#### TASK ITEM
Carry on the forum thread about cold weather from the point where it stops.

SELECTED PASSAGE Start Marker

# Cold where you're at??



## StarDozer13 (May 21, 2014)

Hi!!!

It's 10 degrees right now. what do you do when it's too cold to go outside?? snowing also. I slept all day today a and mom got mad at me because I didn't do anything around the house.


----------



## NogDog (May 1, 2009)

It's predicted to get down to 19F here in NE NJ, which is pretty cold for this region. (Single-digit temps are very rare here, generally.) We're expecting snow tomorrow, but only an inch (subject to change without notice, of course).


----------



## Betsy the Quilter (Oct 27, 2008)

Hey, Stardozer, great to see you!

Gonna be cold here overnight.  When I checked the temp this morning in Hibbing, MN where my relatives are
it was -22, but going up to zero.  

Betsy


----------



## Jane917 (Dec 29, 2009)

Compared to the rest of the country, the PNW is quite balmy. Temps in the 20s and 30s, light snow on the ground. However, in western WA we are having lots of flooding. I am in central WA, and conditions are quite reasonable. I read on CNN today that 70% of the US population is having frigid temps. I am thinking of all of you.


----------



## StarDozer13 (May 21, 2014)

Betsy the Quilter said:


> Hey, Stardozer, great to see you!

SELECTED PASSAGE End Marker
EXTRACTED RECORDS Start Marker

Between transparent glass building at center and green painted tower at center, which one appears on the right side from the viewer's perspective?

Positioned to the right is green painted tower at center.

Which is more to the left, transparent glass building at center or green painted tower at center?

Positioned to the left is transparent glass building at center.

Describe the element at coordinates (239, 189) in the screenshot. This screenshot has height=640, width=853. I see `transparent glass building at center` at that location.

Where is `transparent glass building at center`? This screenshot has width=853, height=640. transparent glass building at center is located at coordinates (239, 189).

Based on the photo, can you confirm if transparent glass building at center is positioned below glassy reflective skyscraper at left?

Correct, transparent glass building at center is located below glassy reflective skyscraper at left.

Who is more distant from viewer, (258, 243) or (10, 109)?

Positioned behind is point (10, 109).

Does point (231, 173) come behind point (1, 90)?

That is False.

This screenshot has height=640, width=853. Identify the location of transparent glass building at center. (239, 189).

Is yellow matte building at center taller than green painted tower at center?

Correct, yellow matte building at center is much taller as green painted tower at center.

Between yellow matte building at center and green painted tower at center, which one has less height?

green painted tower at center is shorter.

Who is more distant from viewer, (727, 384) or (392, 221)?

EXTRACTED RECORDS End Marker

#### YOUR RESPONSE
> 
> Gonna be cold here overnight. When I checked the temp this morning in Hibbing, MN where my relatives are
> it was -22, but going up to zero.
> ...


hi!!!!


----------



## StarDozer13 (May 21, 2014)

Bump.


----------



## Sandpiper (Oct 28, 2008)

Currently it's 1 -- feels like -15. Tomorrow forecasted to be coldest day of this week.

*ETA:* Now at 5:10 p.m. it's 7 -- still feels like -15. Snow not so much a problem. *COLD!*


----------



## Betsy the Quilter (Oct 27, 2008)

Temp here in Alexandria VA is 23.5; snowing. Minus 3 in Hibbing, MN where my relatives live.

I need to do some sewing....

Sent from my iPhone using Tapatalk


----------



## KindleGirl (Nov 11, 2008)

Currently it's 10 here in northern IN. We got several inches of snow overnight. Very cold for the next couple of days with windchill warnings. -15 to -30 expected for the next 2 days.  Brrrr


----------



## D/W (Dec 29, 2010)

We saw snowflakes at our house early one morning last week, which is very rare here. It's 81 degrees right now, at 11:20 in the morning!


----------



## NogDog (May 1, 2009)

Low 20s right now, with a predicted low tonight of 6F, after which it starts to slowly warm up toward the weekend with highs in the mid 30s -- which will make me look forward even more to my vacation in Phoenix AZ next week.  (Hopefully the worst of the Polar Vortex won't reach down there?)


----------



## deckard (Jan 13, 2011)

71 degrees and sunny. Sitting in my shorts and t-shirt.

Deckard


----------



## balaspa (Dec 27, 2009)

Yep. The high here tomorrow will probably not get above 0.


----------



## msdanielle28 (Jun 12, 2011)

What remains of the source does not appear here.